I think about narrowing the aperture in a couple of ways. The first is that we have been based in New York for 16 years; the full team is based here. Where we see a real right to win is when founders are coming to New York for the first time, or building companies where they’ll need to sell into New York’s customer set, or if their founders are fully setting up shop in New York City. I try to be every founder’s first call when they come to the city.
The other way is through deep relationships. Ultimately there is a 10-to-12 year commitment you’re making when you back a founder at seed or pre-seed, so when I meet a founder, I want to build a relationship over a long period of time—which means maybe not being a fund that’s sending out 1,000 cold emails a week, but instead doubling down on the people who I think are special talents, even when there isn’t a “deal” to be done.
What do you think sets the New York venture capital scene apart from Silicon Valley?

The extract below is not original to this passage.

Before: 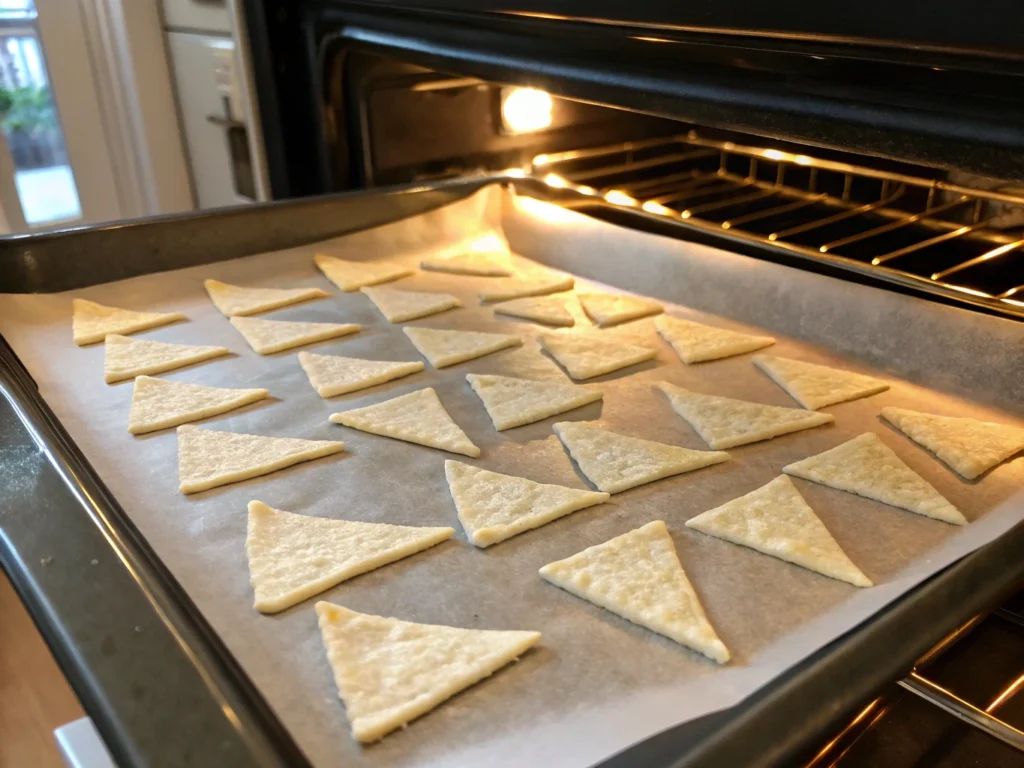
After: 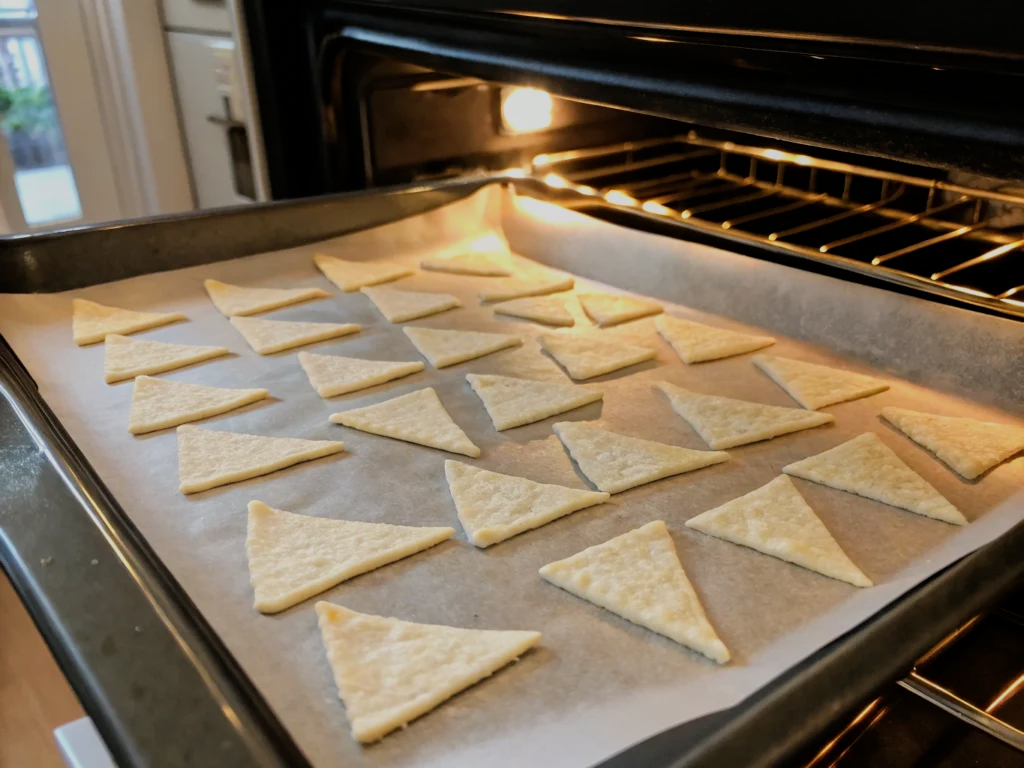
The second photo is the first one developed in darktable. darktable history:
filmic rgb: black relative exposure -7.85 EV, white relative exposure 4.29 EV, threshold 2.98 EV, hardness 3.86, enable highlight reconstruction true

If you are a company that is selling technology to technology startups, you should build your company in San Francisco. I’m not going to deny that. But I think that if your company is selling technology to the vast ecosystem of other businesses, or if you are building a product for hundreds of millions of consumers, there’s no better place to do that than New York. A lot of the infrastructural work of the 2000s was built in San Francisco. Then, in the 2010s, people started saying, “Let’s apply this technology to the companies in the world that make these markets really big and really interesting.” [Amid the AI boom] I think that you will see a huge surge in growth of startups that are selling to enterprises choosing to build in New York City because they want to be close to the customer.